Didi Kuaidi, China's largest taxi-hailing app provider by market share, said on Friday that it expects to serve 30 million people a day in three years.
Cheng Wei, chief executive officer of Didi Kuaidi, said that the company would expand aggressively to consolidate its market share and spend 1 billion yuan ($161.39 million) on promotions.
According to Cheng, Didi Kuadi, backed by rival Internet giants Tencent Holdings Ltd and Alibaba Group Holding Ltd, about 4 million taxi and 1.5 million premium car orders are made every day through its taxi-hailing app. Its services are available in 360 Chinese cities and it has 1.35 million drivers. Its premium car services are available in 61 cities with 400,000 drivers.
"Didi Kuaidi, created in a merger between rivals Didi and Kuadi in February, has 160 million consumers now," said Cheng. Alibaba and Tencent together hold 23 percent stake in Didi Kuaidi, with each owning between 10 and 13 percent.
Wang Xiaofeng, an analyst at global market research firm Forrester Inc, said: "The taxi-hailing market in China is huge and the company will have to work hard on improving its marketing and services to stay ahead of rivals."
Its main rivals in China include Uber Technologies Inc, the $40-billion US startup backed by Chinese search giant Baidu Inc and local firm Yidao Yongche.
On Friday, the company said it will spend 1 billion yuan to provide free rides to commuters from its chauffeur services every Monday. The promotions will be offered in 12 cities and last for a month starting May 25. "Around 10 million customers will benefit from the new promotional event," Cheng said.
Meanwhile, a new additional service named "absolute comfortable experience" will be introduced in the company's premium car service by the end of May. It is an updated service standard including software and hardware, Cheng said.
The premium cars using the new standard will provide more hardware, such as breathing masks, wet tissues and bluetooth headsets. Drivers will be those who have undergone a seven-day special training and personality test.
Cheng said that passengers would need to pay 30 percent more for the additional services. Didi Kuaidi also said on Friday that it has a full product line comprising basic cab calling, premium cars and carpooling drivers. "We plan to create the world's largest one-stop ride platform and move all the transport tools to the Internet," said Cheng.

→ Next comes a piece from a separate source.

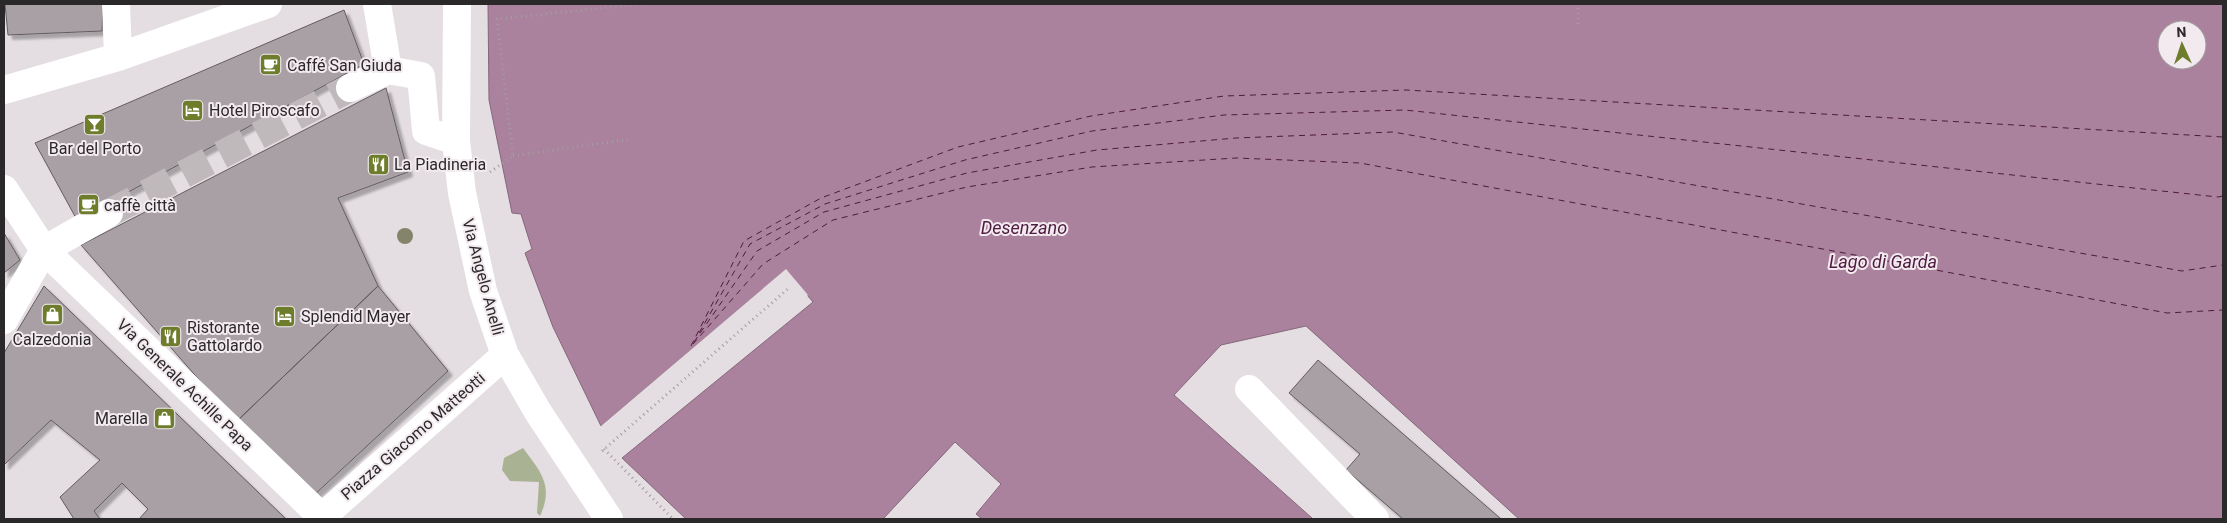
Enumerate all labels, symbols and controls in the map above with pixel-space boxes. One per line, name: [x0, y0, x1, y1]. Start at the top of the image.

However, the legality of car-hailing apps, especially private cars, is still in doubt.
The Ministry of Transport barred private cars from offering unlicensed taxi rides in January, while some local governments have fined unauthorized cars for accepting orders from smartphone apps and providing driving services.
The situation is, however, changing due to the huge market demand. Shanghai will launch an online car-hailing service platform on June 1, jointly operated by the traffic and transport authorities, taxi companies and Didi Kuaidi. It will be the first city in China to legalize car-hailing apps.